It could be argued that the German-French painter Hans Hartung (1904–1989) had overall a bigger influence on art than the Abstract Expressionists. By the 1930s, he was a painterly nonobjective artist. Reproductions of his work had reached the US, and his paintings were also seen in the A. E. Gallatin Collection here in New York. He was the bridge between pre-war German Expressionism and post-war German abstraction. Hartung’s odd technique, derived from his auxiliary practices of photography and printmaking, of using a wide variety of tools and plants as paint applicators, married the optical to the haptic. Gerhard Richter’s paintings made from gradations, dry brushing, and squeegees, compounding the photograph in paint, are heavily indebted to Hartung, who anticipates the imprint-as-painterly-mark aesthetic of Christopher Wool, Wade Guyton, and Rudolf Stingel. In addition, Andy Warhol’s first abstractions, the Shadows series (1978–79), were directly influenced by Hartung’s 1975-76 Metropolitan Museum of Art exhibition. 
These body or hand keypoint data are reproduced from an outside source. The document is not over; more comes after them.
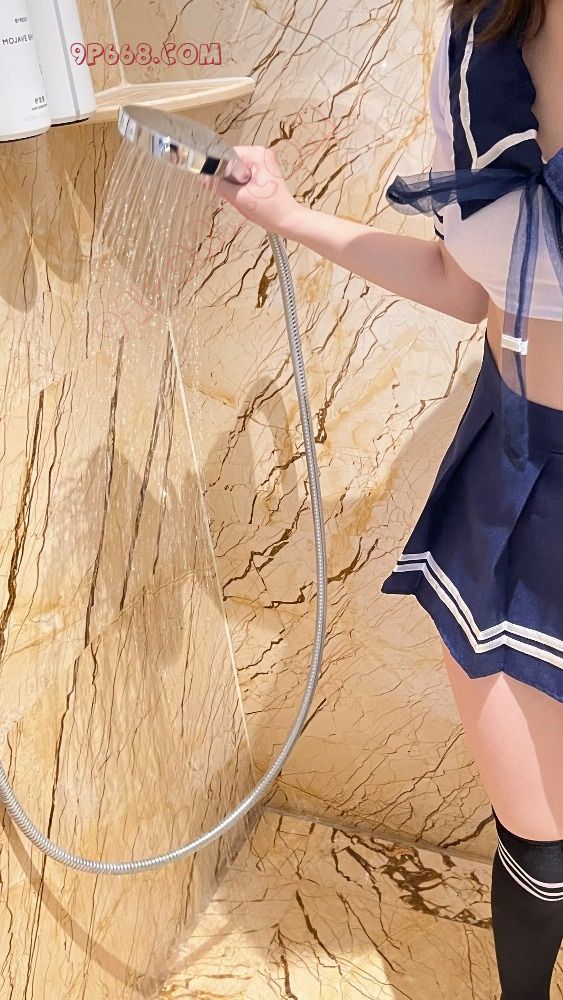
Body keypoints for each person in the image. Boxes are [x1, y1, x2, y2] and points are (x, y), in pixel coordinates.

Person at [204, 0, 563, 995]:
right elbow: (462, 281)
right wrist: (286, 215)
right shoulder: (477, 44)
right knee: (537, 843)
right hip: (512, 478)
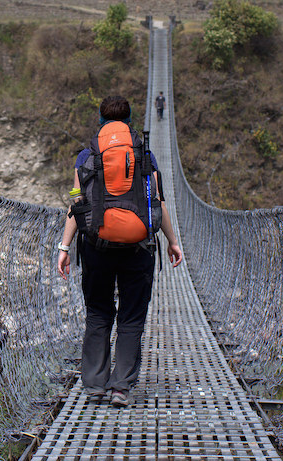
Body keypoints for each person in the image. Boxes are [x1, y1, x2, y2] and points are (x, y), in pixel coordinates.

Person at [57, 95, 183, 408]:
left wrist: (64, 246)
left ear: (100, 119)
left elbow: (77, 203)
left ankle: (95, 387)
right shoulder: (145, 155)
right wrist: (172, 240)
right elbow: (158, 203)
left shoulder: (86, 156)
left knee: (98, 314)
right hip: (138, 248)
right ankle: (121, 389)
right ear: (129, 120)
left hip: (96, 246)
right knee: (131, 317)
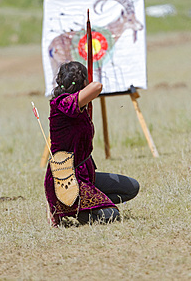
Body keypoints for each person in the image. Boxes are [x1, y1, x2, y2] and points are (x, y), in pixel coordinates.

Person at [44, 61, 139, 227]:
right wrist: (88, 85)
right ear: (82, 83)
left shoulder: (77, 106)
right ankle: (66, 208)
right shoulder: (61, 104)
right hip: (66, 180)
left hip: (85, 176)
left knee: (132, 187)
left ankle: (88, 205)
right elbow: (97, 87)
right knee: (111, 216)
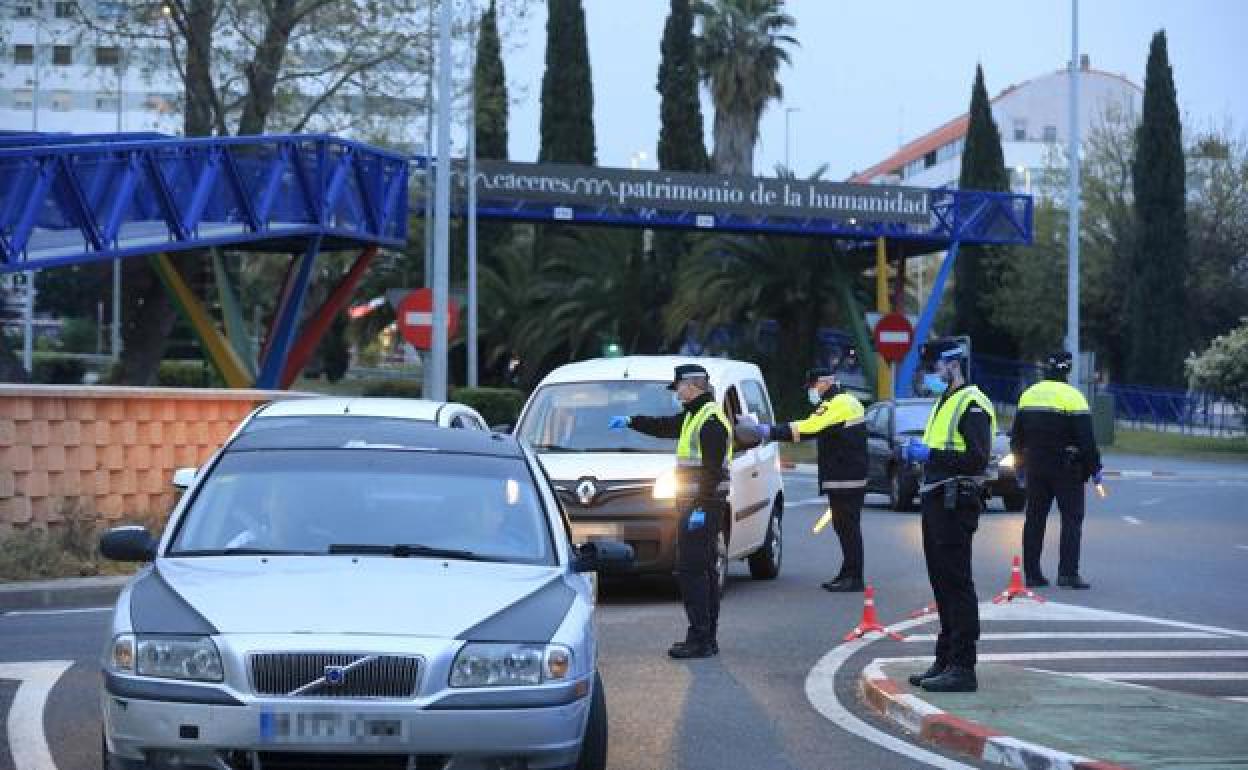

Hans Hartung: Revenge, currently at Perrotin New York, refers to this show 47 years later, seeking to redress the damning New York Times review by Hilton Kramer that resulted in “the American market turning away from him,” as a documentary film accompanying the exhibition attests. Beyond Kramer’s blinkered assessment, Hartung’s work most likely didn’t go over well in the heyday of conceptualism, earth art, and the literal use of materials. The illusionism present in his paintings by way of atmospheric spray paint, with contrasting roller marks highlighting mechanically applied textures and dramatic lights and darks, might have appeared not only false but gratuitous. The dark, corrupt soul of Europe. Anyway, painting, most artists agreed, was dead. In addition, American artists and critics were in their third decade of blocking any acknowledgment that the École de Paris had anything worthwhile to contribute.

From that perspective, Kramer’s opening line, “Why? Why Hartung?” does not sound so strange. If you are content with the market-driven painterly figuration incessantly placed in your path, you could ask the same question today. 

Hans Hartung, “T1974-R26” (1974), acrylic on canvas, unframed 72 13/16 inches × 118 1/8 inches

Thankfully, for the second time since their opening in New York, Perrotin has ignored the zeitgeist and devoted all three floors to this eccentric and deserving artist, whose work came from childhood drawings executed to ward off fear during lightning storms, the music of Bach, and the paintings of Rembrandt. The third-floor hanging that reprises the installation and sequential hanging of works in The Met exhibition is particularly revelatory. The filmic element is present in Hartung’s utilization of the rectangle to radically crop the abstract images. In the deceptively simple “T1974-R26” (1974) for example, a membranous white band made with a wide brayer diagonally bisects the blue background. Bending to its right is a slightly wider, thickly brushed yellow stripe. The ground reveals that it has black underpainting, and its blue overpainting is striated horizontally to the right of the two bands and vertically on the left of them. In all, an intensely knit together pictorial paint structure. One can detect underpainting and revision throughout the exhibition. Amid these seemingly sadistic, moody, and rumbling works that are at once calculated and free, Hartung preferred a clarified edge, even in his gatherings of rapid scratches into the surface, the visual equivalent of the sound of fingernails on a blackboard, but who else has done that? 

The gallery film compares him, correctly, to Turner. He painted nature but foregrounded a manufactured machine-like disarray. Hartung practiced a kind of distanciation, of making the viewer look again and think as much as be enthralled. 

Installation view of Hans Hartung: Revenge (2023) at Perrotin New York; left: “T1974-R1” (1974), unframed: 72 13/16 inches × 118 1/8 inches; right: “T1974-E12” (1974), acrylic on canvas, unframed: 70 7/8 inches × 70 7/8 inches
Hans Hartung, “T1975-R35” (1975), acrylic on canvas, unframed: 70 7/8 inches × 70 7/8 inches
Hans Hartung, “T1973-E6” (1973), acrylic on canvas, unframed: 43 11/16 inches × 70 7/8 inches

Hans Hartung: Revenge continues at Perrotin (130 Orchard Street, Lower East Side) through February 18. The exhibition was curated by Perrotin and the Hartung-Bergman Foundation.